What you have to do: Copy exactly, and only, the lines that start at the line containing "- все, про що" and end at the last line of the material below.

● ● ● ● ● ● ●

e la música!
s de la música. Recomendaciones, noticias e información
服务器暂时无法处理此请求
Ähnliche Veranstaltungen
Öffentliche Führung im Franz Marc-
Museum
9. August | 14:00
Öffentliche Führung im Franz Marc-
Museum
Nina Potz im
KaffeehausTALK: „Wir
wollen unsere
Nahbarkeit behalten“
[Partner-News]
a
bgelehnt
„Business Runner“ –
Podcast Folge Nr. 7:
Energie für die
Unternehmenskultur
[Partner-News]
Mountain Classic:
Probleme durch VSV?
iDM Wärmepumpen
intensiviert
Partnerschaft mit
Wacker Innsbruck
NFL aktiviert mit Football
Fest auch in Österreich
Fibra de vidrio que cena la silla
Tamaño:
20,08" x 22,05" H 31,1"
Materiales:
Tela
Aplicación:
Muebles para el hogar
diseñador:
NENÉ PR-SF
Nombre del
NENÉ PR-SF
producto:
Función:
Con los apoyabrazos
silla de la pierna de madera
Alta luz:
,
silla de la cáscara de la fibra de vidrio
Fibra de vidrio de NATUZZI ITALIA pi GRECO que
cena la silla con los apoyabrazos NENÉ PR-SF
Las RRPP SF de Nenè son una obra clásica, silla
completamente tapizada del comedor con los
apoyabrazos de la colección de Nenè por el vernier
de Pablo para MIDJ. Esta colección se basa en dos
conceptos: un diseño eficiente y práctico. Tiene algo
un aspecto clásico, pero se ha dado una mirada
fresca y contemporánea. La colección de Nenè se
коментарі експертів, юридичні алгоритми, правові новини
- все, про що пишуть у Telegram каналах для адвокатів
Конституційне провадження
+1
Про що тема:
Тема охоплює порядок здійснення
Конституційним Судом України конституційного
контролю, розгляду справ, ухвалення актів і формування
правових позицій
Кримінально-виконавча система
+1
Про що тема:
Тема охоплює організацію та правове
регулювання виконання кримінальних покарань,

● ● ● ● ● ● ●

Task response:
- все, про що пишуть у Telegram каналах для адвокатів
Конституційне провадження
+1
Про що тема:
Тема охоплює порядок здійснення
Конституційним Судом України конституційного
контролю, розгляду справ, ухвалення актів і формування
правових позицій
Кримінально-виконавча система
+1
Про що тема:
Тема охоплює організацію та правове
регулювання виконання кримінальних покарань,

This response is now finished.